I’ve heard it described as if preaching was allowing a text to affect our heads through our minds, and speaking it forth through to someone’s mind to their heart. My parents taught me how to do both those things. So, growing up at Elmbrook, I was fortunate to have so many people come through and share the pulpit, and I grew up listening to great preachers.
I’ve been surrounded by great preaching my whole life. While I was in seminary, learning how to preach, I remember—and I won’t use his name—a TV preacher whose theology I almost always disagreed with, but I was mesmerized by the way he communicated and the way he grabbed people’s attention. I remember I learned that many times, communication is a skill to be learned, not just a gift that’s granted as we fan into flame the gifts God has given us. We can learn from different folks regardless of whether we agree with them.
Preaching: If an angel showed up on your doorstep tonight and said you have one sermon left to preach, what would it be?
Stuart: The one I’ve been working on all week! That’s a question they ask a man who’s going to the moon! The crew was very nervous about taking off to the moon again, and the interviewer asked, “What would happen if you couldn’t get the engine to start to fire the thing off, to get you off the moon, and you only had an hour of oxygen—what would you do?” They said, “Get the engine working!”
Pete: I would go directly to Galatians 2:20. I would point people to what Paul called the mystery of the gospel; in Colossians, he defined it as Christ. So the Person of Christ, His finished work, His ongoing work by His spirit. He defined it as Christ within us, the hope of glory. So I would preach the indwelling Christ and His work. He defines the mystery that Christ brings Jew and Gentile and draws us together in the body of Christ. I would passionately preach the church, and I would go on a long, long time, because at the end of Ephesians 6, Paul said, “Pray for me that every time I open my mouth, I would fearlessly make known the mystery of the gospel.” I pray that constantly, and if I knew I only had one more sermon to preach, it would be the mystery of the gospel.
Stuart: That’s what I meant to say!
Pete: Let me make one last comment—this is a father-son thing. I was driving down the road recently, and my dad texted me something that made me laugh. It made me realize that when we are together, we spend time laughing. I realized how we get so little time together. We live a long way away, and we are both busy. So it was the Spirit-led idea that I call my dad and ask him to come down and hang with me and just go play.

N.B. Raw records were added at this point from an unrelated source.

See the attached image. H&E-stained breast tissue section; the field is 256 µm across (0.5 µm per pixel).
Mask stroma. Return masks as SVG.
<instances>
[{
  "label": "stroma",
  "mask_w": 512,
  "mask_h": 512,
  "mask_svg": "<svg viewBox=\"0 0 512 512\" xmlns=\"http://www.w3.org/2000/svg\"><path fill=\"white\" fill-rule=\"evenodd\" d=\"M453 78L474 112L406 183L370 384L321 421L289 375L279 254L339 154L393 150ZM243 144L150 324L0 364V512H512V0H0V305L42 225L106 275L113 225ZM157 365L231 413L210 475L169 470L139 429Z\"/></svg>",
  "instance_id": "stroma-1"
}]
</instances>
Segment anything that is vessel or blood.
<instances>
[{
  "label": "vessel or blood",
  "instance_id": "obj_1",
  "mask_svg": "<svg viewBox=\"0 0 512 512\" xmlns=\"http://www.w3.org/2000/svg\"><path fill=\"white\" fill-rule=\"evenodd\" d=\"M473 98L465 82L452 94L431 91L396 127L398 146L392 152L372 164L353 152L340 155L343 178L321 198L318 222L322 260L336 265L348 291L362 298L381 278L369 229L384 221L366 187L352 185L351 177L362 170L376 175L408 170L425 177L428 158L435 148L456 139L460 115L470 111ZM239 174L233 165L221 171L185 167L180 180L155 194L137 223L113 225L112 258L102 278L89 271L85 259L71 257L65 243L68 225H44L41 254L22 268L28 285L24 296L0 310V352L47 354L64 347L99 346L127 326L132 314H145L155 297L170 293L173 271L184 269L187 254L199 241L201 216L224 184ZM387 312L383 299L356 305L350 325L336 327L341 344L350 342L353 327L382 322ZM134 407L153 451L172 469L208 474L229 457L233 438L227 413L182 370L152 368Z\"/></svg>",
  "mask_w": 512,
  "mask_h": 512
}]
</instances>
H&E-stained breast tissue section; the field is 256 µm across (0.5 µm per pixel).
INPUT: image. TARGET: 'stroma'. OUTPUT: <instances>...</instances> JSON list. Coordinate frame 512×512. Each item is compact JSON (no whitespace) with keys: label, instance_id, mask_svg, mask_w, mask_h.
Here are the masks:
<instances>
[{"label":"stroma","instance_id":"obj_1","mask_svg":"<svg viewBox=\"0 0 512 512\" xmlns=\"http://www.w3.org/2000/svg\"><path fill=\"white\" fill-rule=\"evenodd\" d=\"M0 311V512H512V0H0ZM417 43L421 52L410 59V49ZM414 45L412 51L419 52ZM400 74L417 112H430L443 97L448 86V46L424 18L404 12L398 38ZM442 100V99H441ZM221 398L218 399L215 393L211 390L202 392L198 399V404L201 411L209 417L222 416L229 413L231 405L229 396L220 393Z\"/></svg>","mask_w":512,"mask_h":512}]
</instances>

So my dad came down, I got my friend’s condo, and we went away together. I came up with 20 or 25 questions that I’ve always wanted to ask my dad, and it was one of the richest times I possibly could have imagined. We learned a lot about each other. I mentioned that to a number of my friends, and all their eyes lit up; so now today, four or five reached out to their dads and spent some time with them. I want to encourage guys my age—if their dads are still around—to take them away and ask them everything you want to ask them. I know it will be really rich.
Stuart: Pete’s absolutely right. It was wonderful, and I was so extremely grateful that he thought to do it—and consumed with guilt that I hadn’t thought to do it.